→ **Task goal**
Summarize the post on renaming columns in PySpark in two sentences.

→ **Passage to read**
Renaming Columns in PySpark
I have been learning and using Python and Spark since the beginning of 2020 in my current role, and I wanted to share some techniques that could help beginners with common scenarios that have occurred for me. This post will show four different methods for renaming columns (with a bonus), where they are listed in the order of my preference.
Note: Here is a similar article about casting data types in PySpark:
Method 1: Using col().alias()
from pyspark.sql.functions import col
df_initial = spark.read.load('/mnt/datalake/bronze/testData')
df_renamed = df_initial\
.select(
col('FName').alias('FirstName'),
col('LName').alias('LastName'),
col('DOB').alias('BirthDate'),
col('MiddleName'),
col('Age')
)
This is my least favorite method, because you have to manually select all the columns you want in your resulting DataFrame, even if you don’t need to rename the column.
Method 2: Using .withColumnRenamed()
df_initial = spark.read.load('/mnt/datalake/bronze/testData')
df_renamed = df_initial\
.withColumnRenamed('FName', 'FirstName')\
.withColumnRenamed('LName', 'LastName')\
.withColumnRenamed('DOB', 'BirthDate')
This method is better than Method 1 because you only have to specify the columns you are renaming, and the columns are renamed in place without changing the order. However, this still requires a manually typed DataFrame transformation for every column that is being renamed.

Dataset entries
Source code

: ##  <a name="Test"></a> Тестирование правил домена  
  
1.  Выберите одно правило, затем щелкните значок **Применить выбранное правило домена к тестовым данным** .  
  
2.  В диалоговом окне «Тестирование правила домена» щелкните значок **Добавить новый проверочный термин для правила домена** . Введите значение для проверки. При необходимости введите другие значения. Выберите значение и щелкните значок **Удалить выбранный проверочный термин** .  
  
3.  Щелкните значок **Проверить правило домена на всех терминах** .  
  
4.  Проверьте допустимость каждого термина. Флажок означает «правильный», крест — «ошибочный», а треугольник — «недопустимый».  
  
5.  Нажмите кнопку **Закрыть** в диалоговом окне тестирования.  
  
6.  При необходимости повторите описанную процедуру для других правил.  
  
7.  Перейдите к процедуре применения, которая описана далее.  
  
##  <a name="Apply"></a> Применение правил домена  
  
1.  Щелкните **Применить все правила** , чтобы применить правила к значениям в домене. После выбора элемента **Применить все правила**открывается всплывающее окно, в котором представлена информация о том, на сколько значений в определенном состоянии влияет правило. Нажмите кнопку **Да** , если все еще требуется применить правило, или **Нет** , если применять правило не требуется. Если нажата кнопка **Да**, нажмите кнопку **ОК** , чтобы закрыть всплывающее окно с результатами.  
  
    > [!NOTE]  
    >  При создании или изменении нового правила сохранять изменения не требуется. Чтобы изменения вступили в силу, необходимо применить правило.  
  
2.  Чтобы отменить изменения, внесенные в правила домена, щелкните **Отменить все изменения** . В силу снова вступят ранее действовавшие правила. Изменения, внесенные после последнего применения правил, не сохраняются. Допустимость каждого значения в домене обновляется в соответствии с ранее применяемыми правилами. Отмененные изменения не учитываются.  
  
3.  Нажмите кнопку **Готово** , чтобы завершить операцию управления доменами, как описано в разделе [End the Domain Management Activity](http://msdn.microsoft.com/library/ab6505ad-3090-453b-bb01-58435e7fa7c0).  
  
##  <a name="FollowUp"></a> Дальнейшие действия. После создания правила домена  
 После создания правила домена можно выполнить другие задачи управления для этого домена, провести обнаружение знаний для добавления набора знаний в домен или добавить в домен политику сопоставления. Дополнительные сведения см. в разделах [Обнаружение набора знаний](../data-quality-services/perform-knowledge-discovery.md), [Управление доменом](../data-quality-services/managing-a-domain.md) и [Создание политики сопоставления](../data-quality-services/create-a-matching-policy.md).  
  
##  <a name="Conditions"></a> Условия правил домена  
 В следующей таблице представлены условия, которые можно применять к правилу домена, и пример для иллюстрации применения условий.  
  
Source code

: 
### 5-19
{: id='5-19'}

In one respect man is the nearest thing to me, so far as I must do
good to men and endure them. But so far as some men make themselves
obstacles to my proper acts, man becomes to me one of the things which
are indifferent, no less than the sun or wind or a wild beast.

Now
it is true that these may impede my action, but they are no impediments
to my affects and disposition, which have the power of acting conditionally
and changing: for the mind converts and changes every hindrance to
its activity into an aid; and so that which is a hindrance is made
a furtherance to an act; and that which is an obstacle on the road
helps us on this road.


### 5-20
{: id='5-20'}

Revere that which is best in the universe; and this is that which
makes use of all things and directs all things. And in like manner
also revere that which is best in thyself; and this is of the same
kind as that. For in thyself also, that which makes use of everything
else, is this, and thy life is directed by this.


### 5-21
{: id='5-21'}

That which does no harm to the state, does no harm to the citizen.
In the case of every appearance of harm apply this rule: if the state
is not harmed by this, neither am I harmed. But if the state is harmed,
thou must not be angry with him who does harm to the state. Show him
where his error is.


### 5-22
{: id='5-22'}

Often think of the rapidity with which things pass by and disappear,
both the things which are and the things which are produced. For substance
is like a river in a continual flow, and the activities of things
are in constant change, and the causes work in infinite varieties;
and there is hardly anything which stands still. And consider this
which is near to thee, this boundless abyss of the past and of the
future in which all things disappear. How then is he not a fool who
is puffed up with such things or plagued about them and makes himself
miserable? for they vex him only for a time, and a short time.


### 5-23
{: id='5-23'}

→ **Response for this exercise**
The post sets out four methods for renaming PySpark columns, plus a bonus, in order of preference, and the least favored is col().alias() because every column wanted in the resulting DataFrame has to be selected manually, even when it isn't renamed. The .withColumnRenamed() method is rated better because only the renamed columns need to be specified and they are renamed in place without changing the order, though each renamed column still requires its own manually typed transformation.